■ What the task requires ■
Pick out the lines below that contain the string "post" and copy them all.
* * * * * * *
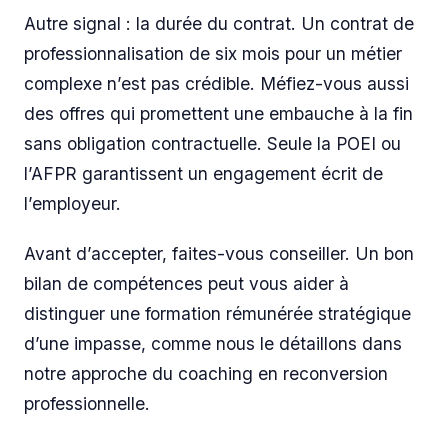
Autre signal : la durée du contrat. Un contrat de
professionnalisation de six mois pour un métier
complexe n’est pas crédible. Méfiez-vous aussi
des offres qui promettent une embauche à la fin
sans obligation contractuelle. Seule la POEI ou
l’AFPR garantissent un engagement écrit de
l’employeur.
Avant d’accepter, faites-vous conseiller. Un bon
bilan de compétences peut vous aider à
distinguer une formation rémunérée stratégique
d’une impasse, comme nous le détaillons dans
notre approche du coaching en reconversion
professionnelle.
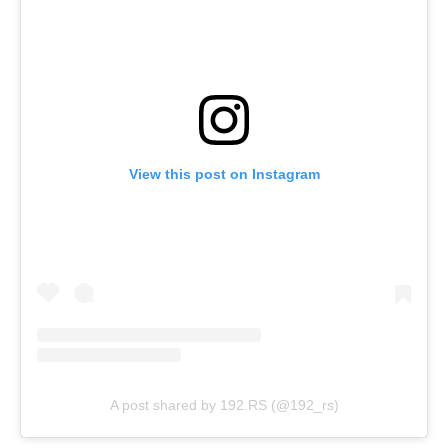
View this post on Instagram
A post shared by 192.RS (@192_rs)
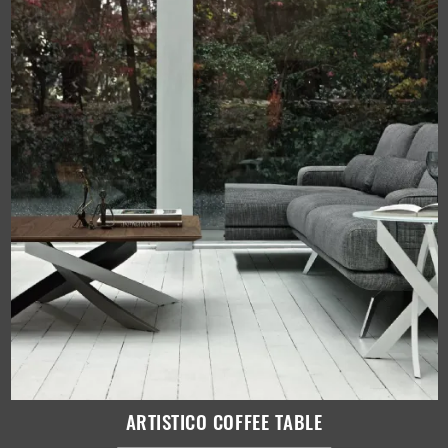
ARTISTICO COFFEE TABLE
* * * * * * *
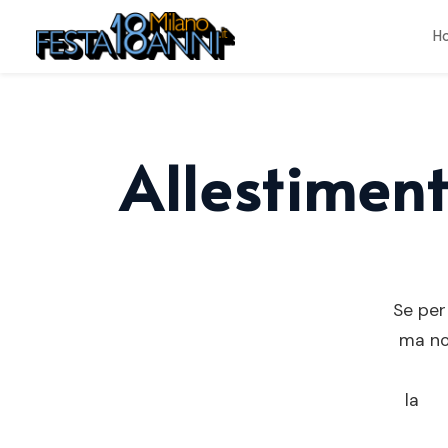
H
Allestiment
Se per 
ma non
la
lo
* * * * * * *
■ Answer for this exercise ■
View this post on Instagram
A post shared by 192.RS (@192_rs)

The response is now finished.